Reza assim a coisa: “Então tirou as vestes de viúva, cobriu-se com um véu e sentou-se à entrada de Enaim, no caminho Timna (…). Ao vê-la, Judá tomou-a por uma prostituta, porque tinha a cara coberta com um véu. Aproximou-se dela e disse-lhe: “Deixa-me ir contigo”. Pois ignorava que ela fosse a sua nora. Ela respondeu: “O que me darás para vires comigo?”. Judá respondeu: “Mandar-te-ei um cabrito do meu rebanho”. Tamar replicou: “Está bem (…)”. Judá uniu-se a ela, e Tamar concebeu um filho. Depois, levantando-se, partiu e tirou o véu da cabeça, voltando a vestir as roupas de viúva.”

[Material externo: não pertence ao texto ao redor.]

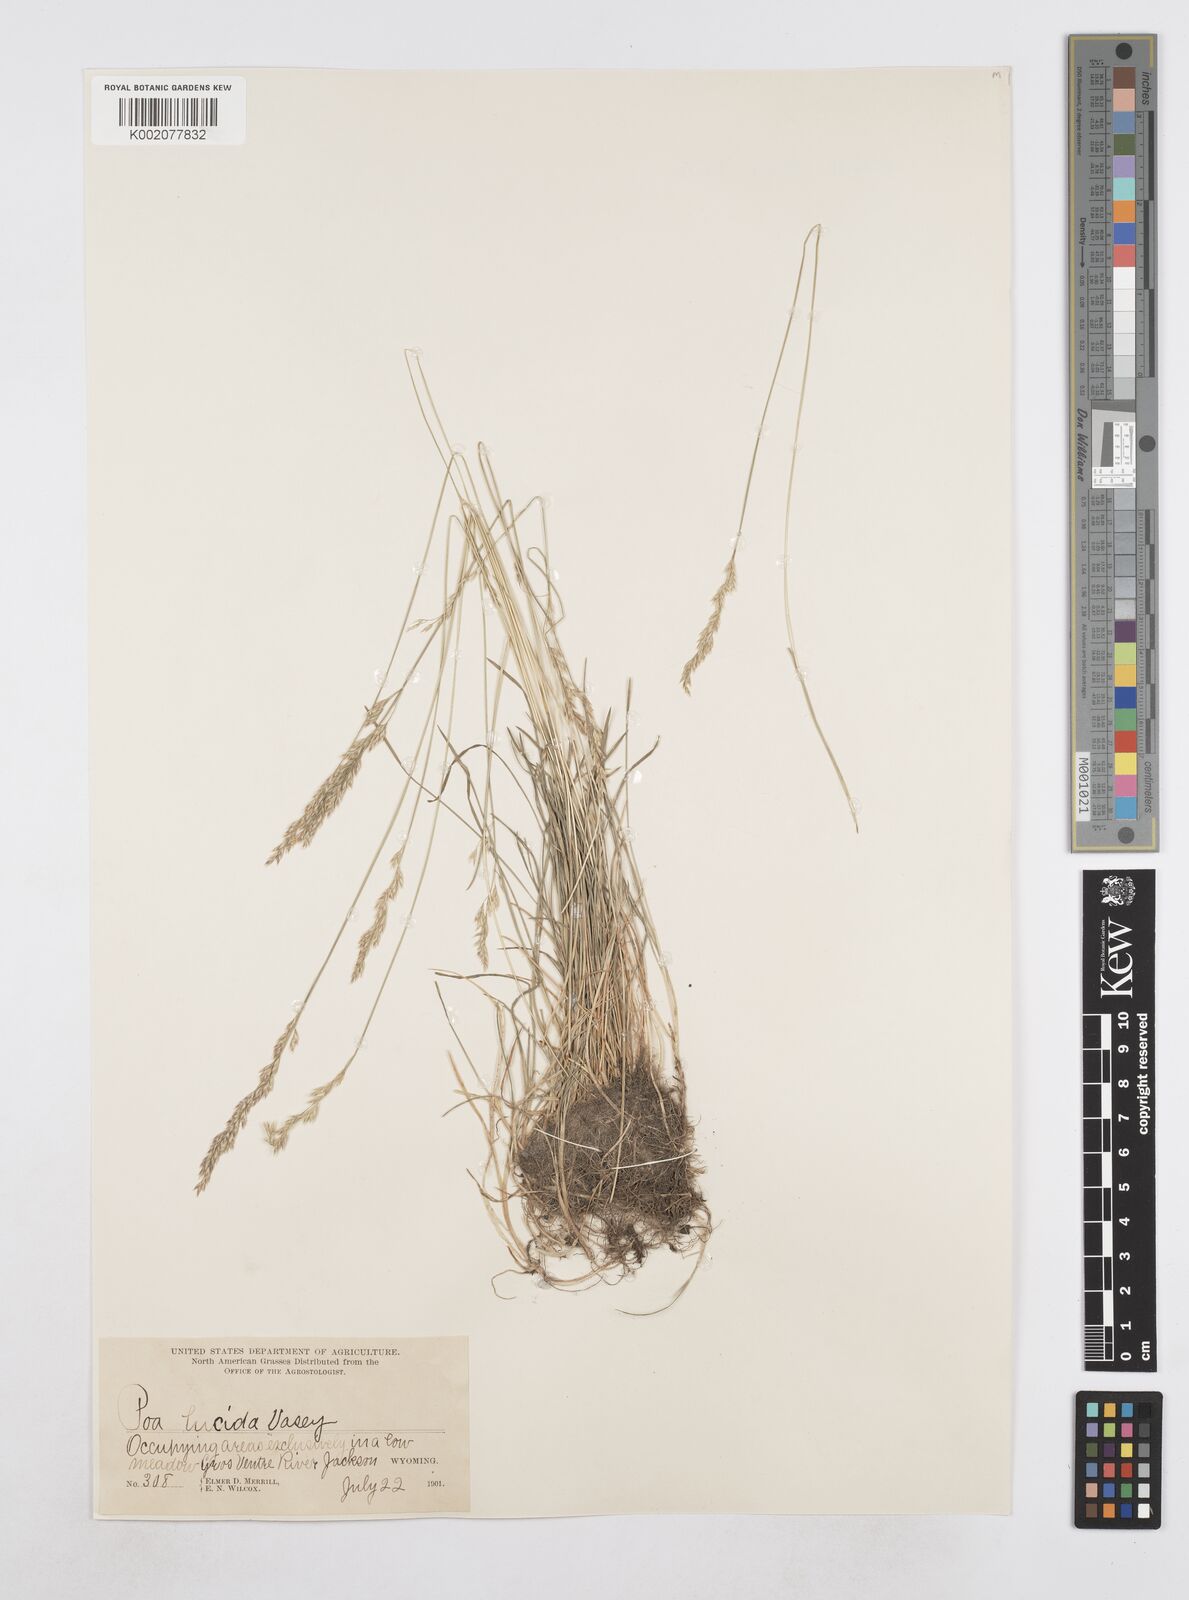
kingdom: Plantae
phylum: Tracheophyta
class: Liliopsida
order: Poales
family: Poaceae
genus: Poa
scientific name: Poa secunda
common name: Sandberg bluegrass
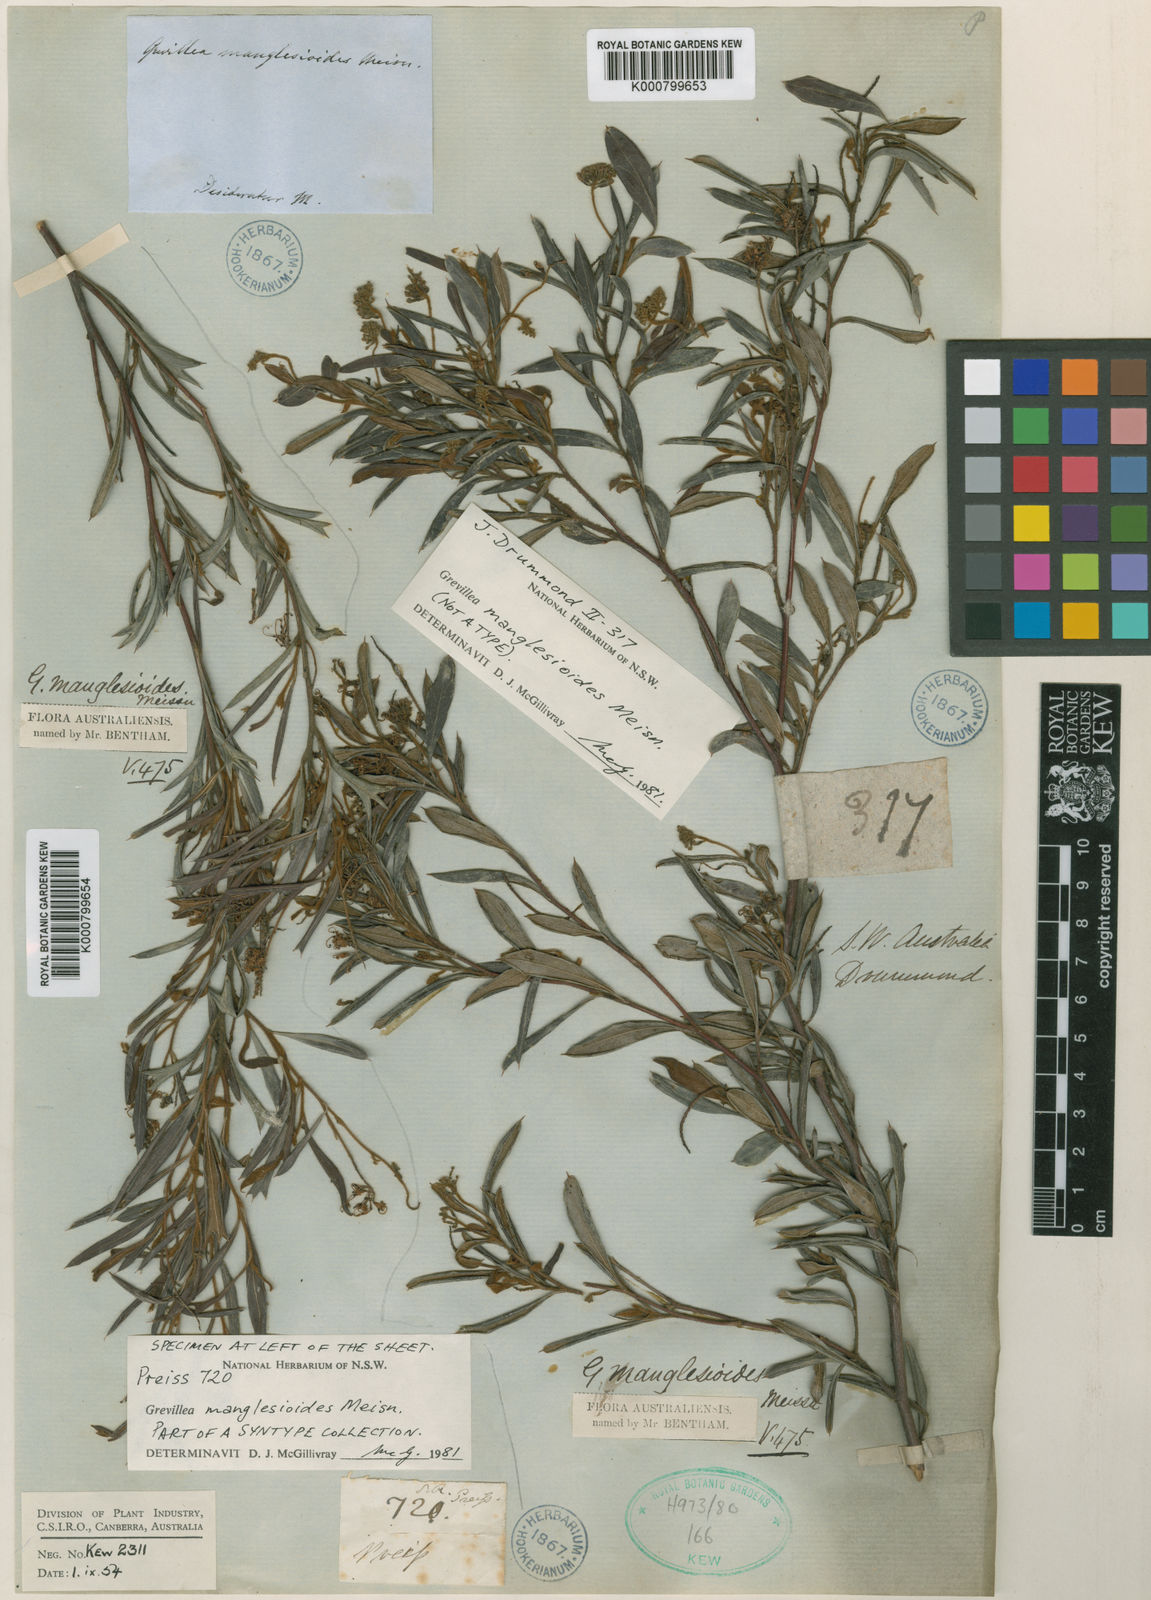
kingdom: Plantae
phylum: Tracheophyta
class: Magnoliopsida
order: Proteales
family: Proteaceae
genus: Grevillea
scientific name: Grevillea manglesioides
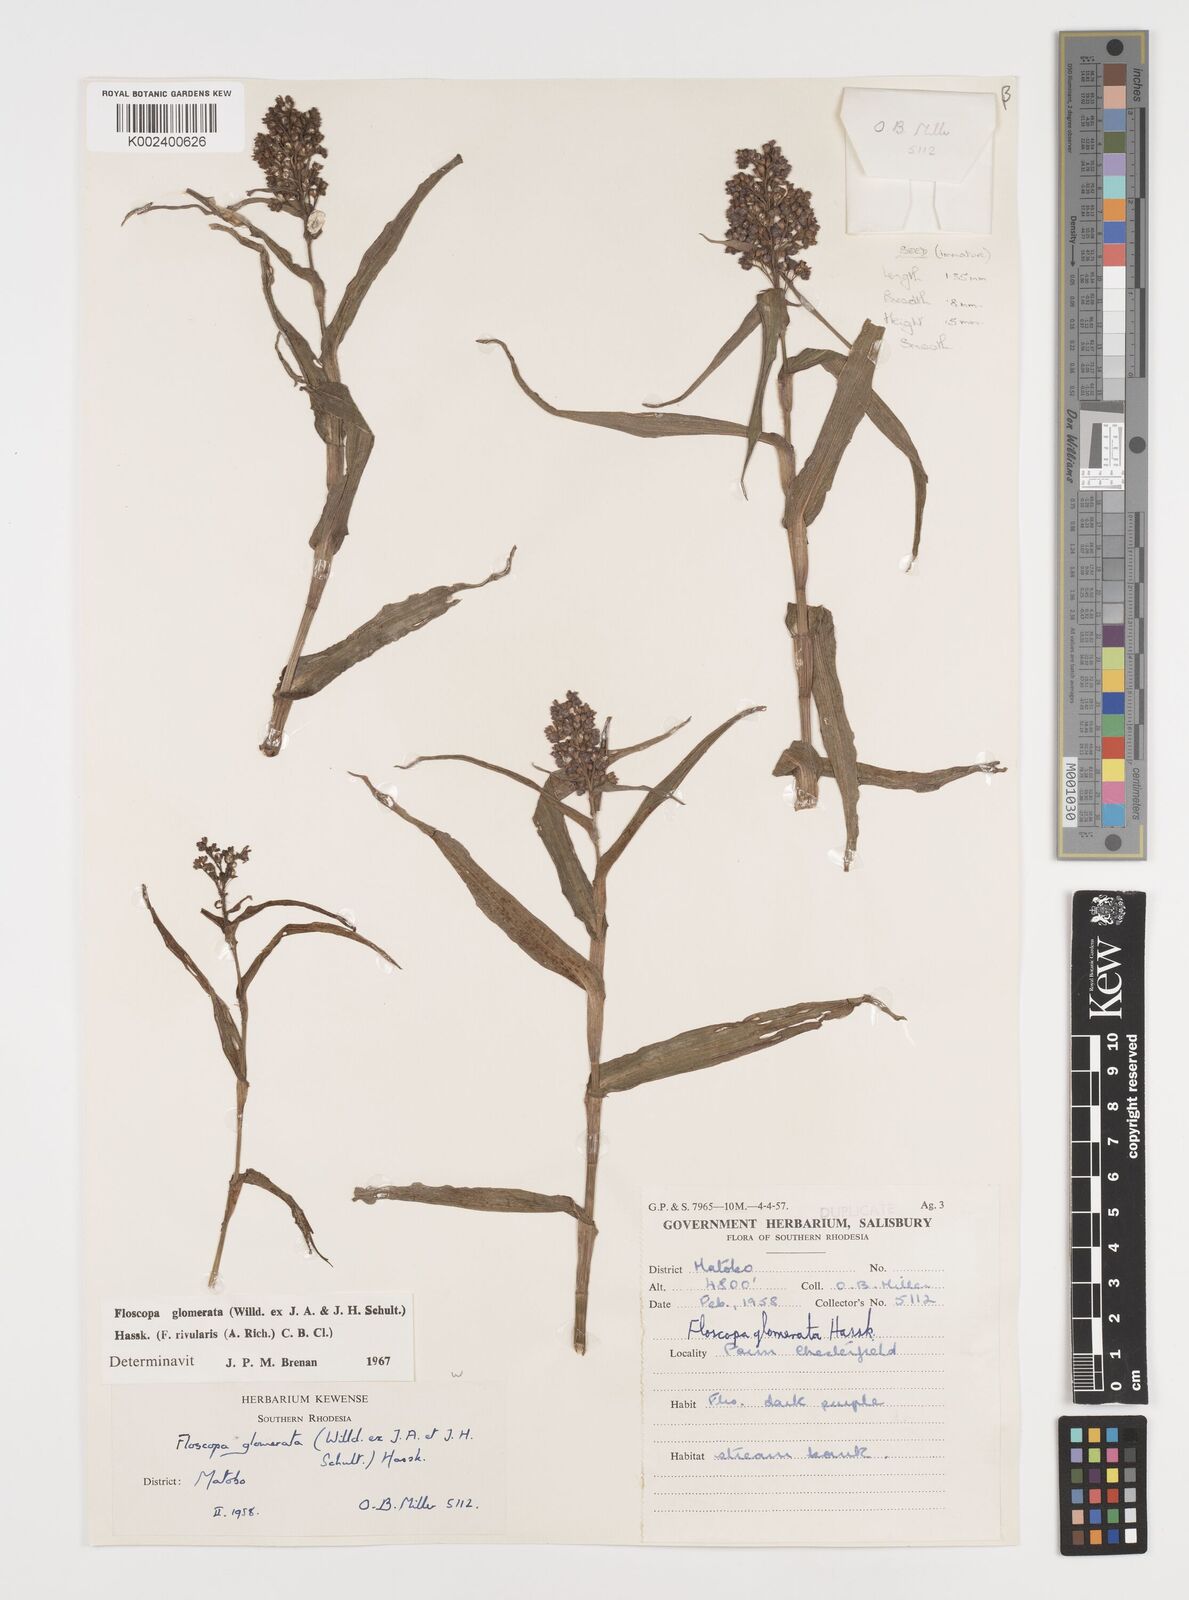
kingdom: Plantae
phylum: Tracheophyta
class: Liliopsida
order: Commelinales
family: Commelinaceae
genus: Floscopa
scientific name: Floscopa glomerata
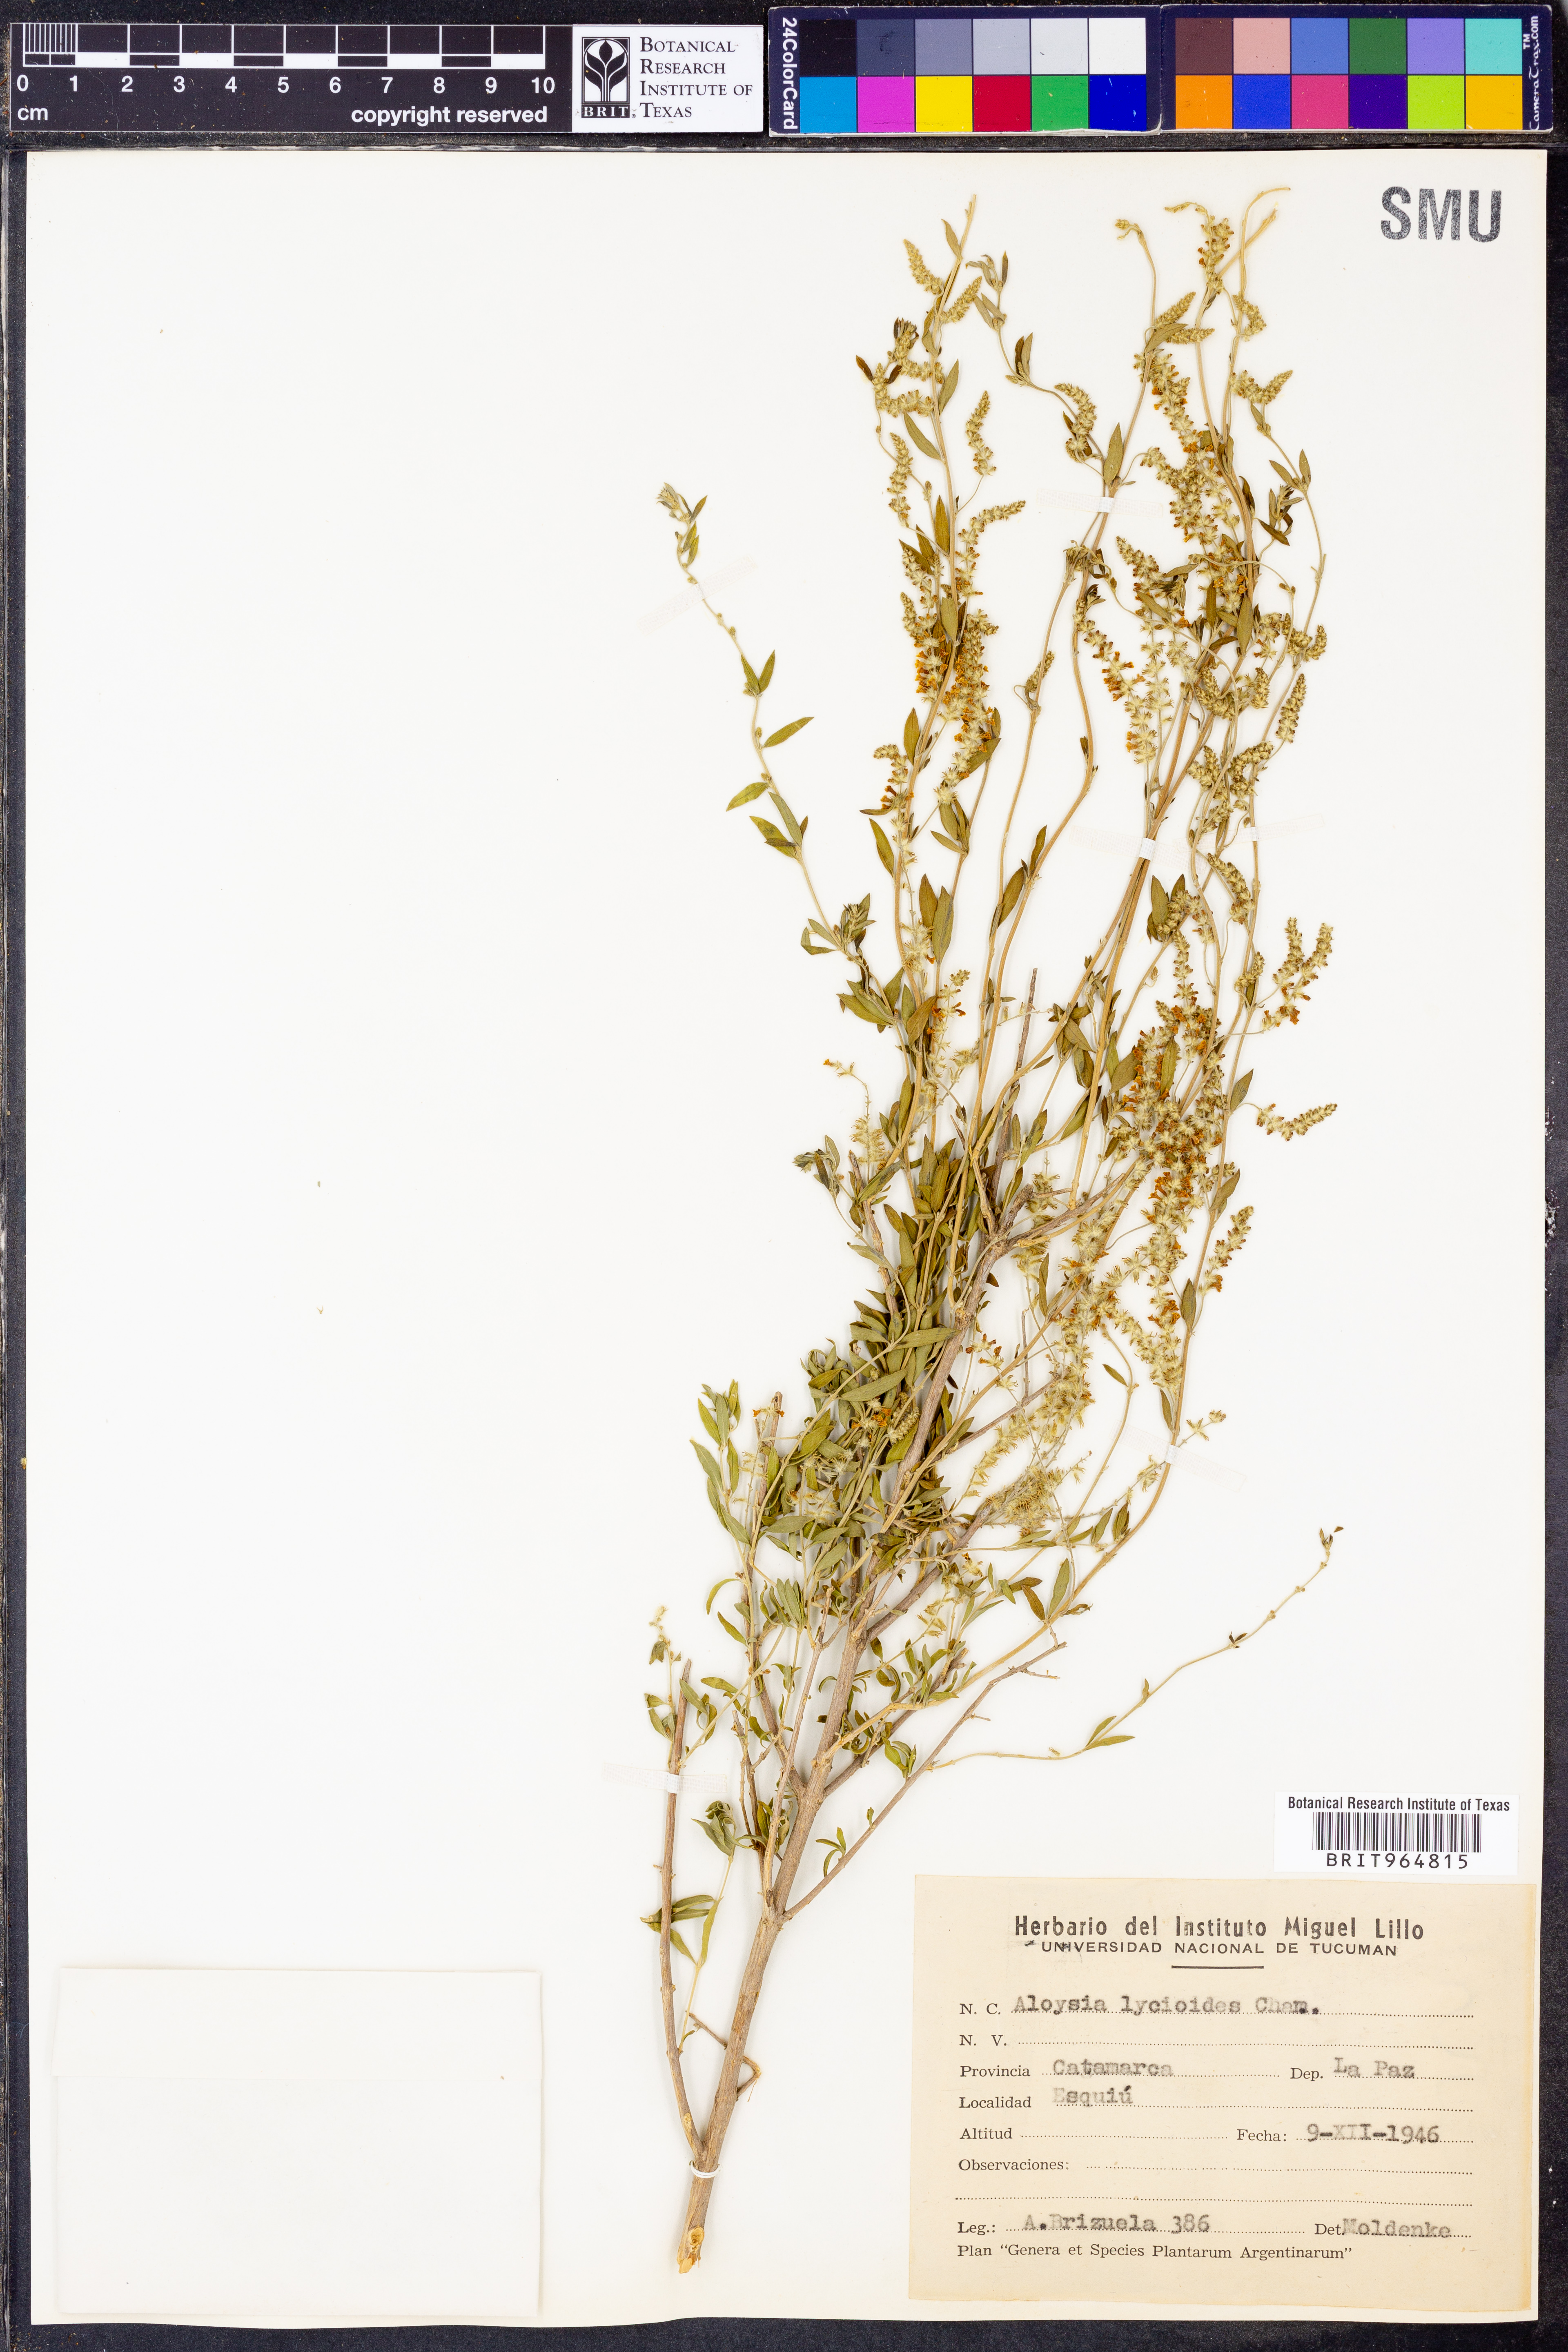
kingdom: Plantae
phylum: Tracheophyta
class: Magnoliopsida
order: Lamiales
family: Verbenaceae
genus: Aloysia
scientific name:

Temos assim que o acto solitário que alivia e não chateia ninguém é punido com a Morte. Já a puta incestuosa da cunhada e o putanheiro fodilhão do sogro são recompensados com um filho e um neto, mais cabrito, menos cabrito. Onan deve ser dos gajos do Inferno mais injustiçados da Criação.

Agora pensem nas vossas cunhadas e imaginem uma voz vinda dos céus a vociferar:
“ - Rapaz, tens que ir por ali!”.
É o vais…, Antes a Morte, que tal Sorte.
Quem nunca fugiu do mastronço da cunhada que atire a primeira pedra.